© Cain Scrimgeour
Montrose basin: A record-breaking 85,632 pink-footed geese have arrived in Angus.
A record-breaking number of pink-footed geese have arrived at the Montrose Basin Wildlife Reserve in Angus this year.

At least 85,632 of the birds have flown in from the Arctic and Iceland to stay at the Scottish Wildlife Trust site for the winter months.

Their arrival marks the start of the wintering season for Scotland's wildlife.

Staff and volunteers at the centre monitor the goose population closely to check for changes and this year's number has broken the record set last year.

Last year saw 78,970 of the birds make it to the Angus attraction, which broke the previous 2010 record of more than 65,000.

The huge number of birds taking off en masse at the beauty spot at dawn and arriving back at dusk is proving to be a draw for bird spotters and wildlife photographers with visitors numbers also seeing a significant rise.

© Scottish Wildlife Trust
Around 90% of the world's population of pink-footed geese spend winter in the UK, leading the site's rangers to believe the number could continue to rise over the coming years.

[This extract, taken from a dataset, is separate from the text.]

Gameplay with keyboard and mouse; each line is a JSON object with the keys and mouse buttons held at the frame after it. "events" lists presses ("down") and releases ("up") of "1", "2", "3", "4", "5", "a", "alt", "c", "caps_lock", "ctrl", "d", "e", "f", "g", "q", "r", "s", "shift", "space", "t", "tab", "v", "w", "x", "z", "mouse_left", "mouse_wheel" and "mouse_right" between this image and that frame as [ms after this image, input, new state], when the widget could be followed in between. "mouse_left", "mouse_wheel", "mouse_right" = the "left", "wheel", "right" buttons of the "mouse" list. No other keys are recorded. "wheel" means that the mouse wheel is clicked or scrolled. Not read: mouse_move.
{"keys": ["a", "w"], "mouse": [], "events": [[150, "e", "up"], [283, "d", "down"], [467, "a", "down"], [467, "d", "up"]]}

The geese complete a two-day flight, covering a distance of 2250km, to reach Montrose from their breeding grounds in the Arctic tundras.

Scottish Wildlife Trust assistant visitor centre manager at Montrose Basin, Emma Castle-Smith, said: "Beating last year's record at this point in the season is amazing and the numbers could still be increasing.

"What this also tells us is that the Scottish Wildlife Trust Montrose Basin Wildlife Reserve is a great habitat for wintering pink-footed geese.

"Seeing these amazing birds en masse is breath taking for anyone lucky enough to witness it and we strongly urge people to make a visit to Montrose Basin.

"This is not just something for diehard wildlife enthusiasts to enjoy because it is absolutely stunning to see."

A statement from the Scottish Wildlife Trust added: "These remarkable geese are attracted to Montrose Basin by the safety of the roost site and find feeding grounds on surrounding arable land.

"The spectacle of large skeins of geese leaving the basin at dawn to feed and returning at dusk to roost is one many people enjoy each year.

"Some 'pinkfeet' may spend the whole winter at Montrose, while others will travel around Britain visiting other sites with some reaching as far as Norfolk and Suffolk.

"This constant turnover of these geese means many of the world's pink-footed geese have 'holidayed' in Montrose."